Histoire invraisemblable, filant sans s’arrêter entre le toc conscient, vain et plat du décorum sans âme des situations sociales qui se donnent à voir elles-mêmes (la pièce privée du restaurant qui « donne » d’un côté sur une chambre fermée, de l’autre avec un balcon sur la piste de dance; scène « plate » du jardin où lui et elle nous font face longuement, entourés d’un décor de jungle artificielle; mais autant l’appartement modeste où à chaque fois qu’on ouvre une porte, se cache le petit argent decompté sous à sous) et le regard distancié, ironique, amer, d’un sans-place qui joue un bon moment le rôle de l’écran entre toutes les classes, uniquement bourgeoises, des plus modestes (à tous les sens du terme) aux plus aisées et indifférentes, pour les tourner en dérision mais sans plus d’effet, au final, qu’un peu d’amertume déposée sur toute chose.
Cette satire implacable, froide et désabusée de la publicité et, allant, du jeu social, est incarnée par Vittorio de Sica en 1943 (ironie de plus). C. arrive à montrer l’essentiel, surprendre par un montage venu toujours à point nommé découper les visages, pour leur imprimer une fatalité de solitude, un non rapport avec les autres, et y laisser un soupçon de tendresse supérieure et distante pour ces êtres exposés, sans qu’on ne cerne rien, au fond, de leurs motivations profondes, victimes qu’ils sont de toute situation du tournage.
Cruauté presqu’en indifférente (c’est le destin du Scénario) et gêne à tous les étages que rien ne semble racheter.
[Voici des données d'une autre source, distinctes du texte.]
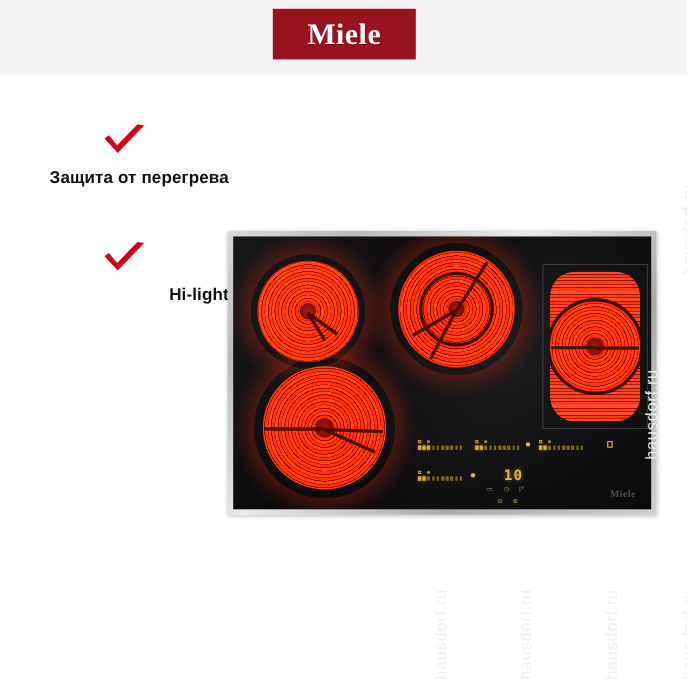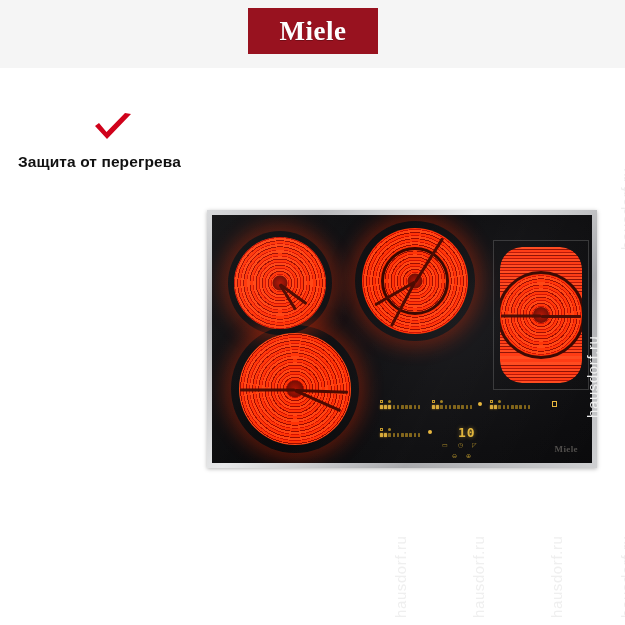--- a/index.html
+++ b/index.html
@@ -24,21 +24,21 @@
   }
   .brand-logo-text{
     font-family:"Liberation Serif", serif;
     font-weight:bold;font-size:27px;color:#ffffff;
     letter-spacing:0.5px;line-height:1;
     text-shadow:0 1px 0 rgba(0,0,0,.25);
   }
 
   
   .features{position:absolute;left:18px;top:108px;width:190px;}
-  .feature{margin-bottom:42px;text-align:left;}
+  .feature{margin-bottom:42px;text-align:right;}
   .check-wrap{height:40px;display:flex;align-items:center;justify-content:center;}
   .check-icon{display:block;}
   .feature-label{
     font-size:15.5px;font-weight:bold;color:#111111;
     line-height:1.35;margin-top:4px;letter-spacing:.1px;
   }
 
   
   .cooktop{
     position:absolute;left:207px;top:210px;width:390px;height:258px;
@@ -164,20 +164,28 @@
 
     <div class="feature">
       <div class="check-wrap">
         <svg class="check-icon" width="42" height="32" viewBox="0 0 42 32">
           <path d="M3 14 L15 27 L39 2 L33 1 L14.5 20 L7 11 Z" fill="#d0021b"></path>
         </svg>
       </div>
       <div class="feature-label">Защита от перегрева</div>
     </div>
 
+    <div class="feature">
+      <div class="check-wrap">
+        <svg class="check-icon" width="42" height="32" viewBox="0 0 42 32">
+          <path d="M3 14 L15 27 L39 2 L33 1 L14.5 20 L7 11 Z" fill="#d0021b"></path>
+        </svg>
+      </div>
+      <div class="feature-label">Hi-light</div>
+    </div>
 
 
   </div>
 
   <div class="cooktop">
     <div class="glass">
 
       <div class="zone round-zone" style="left:22px;top:22px;width:92px;height:92px;">
         <div class="glow-halo" style="left:-6px;top:-6px;width:104px;height:104px;"></div>
         <div class="coil"></div>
Gêne non du pouvoir, de la séduction, ni même de l’argent : gêne essentielle à ce que des sentiments véritables, chez les personnages, puissent s’échapper de situations entièrement fausses, aux prolongations totalement bouchées, sans espoir de vérité ni de mouvement à l’horizon. On sent là toute la tradition de la comédie italienne mais aussi une lucidité qui va jusqu’au bout (où pointe la conscience d’un futur faiseur de mélodrame qui sait où il va) et considère la vie comme essentiellement enfermée et tuée par les apparences (étrange conscience pour un cinéaste).
L’apparition du directeur de magasin, très réussie, comme un pauvre ère, un juif russe (on pense à Yvan le Terrible de S. M. E. et sa barbiche, comme sécularisé — cf. photo), être surnaturel en plus, qui est dans les rêves (un nuage eclairé, des étincelles etc.), au nom évocateur Tuns (thunes?), aussi bien anglais allemand, pas de ce monde. Une mélancolie spécifique à la tristesse des halls d’entrée (c’est la nuit, tout le monde est parti vaquer à sa vie hors du travail, ne reste que le vieux gardien endimanché par sa fonction), ce lieu d’entrées-sorties coïncidant tellement avec le moment ce moment de révolution abstraite (le téléphone) et l’espérance naïve de l’escroc que ce cœur film, où chacun prend le temps de sentir la soupe du pauvre, est sans doute, entre deux murs, le cœur secret du film.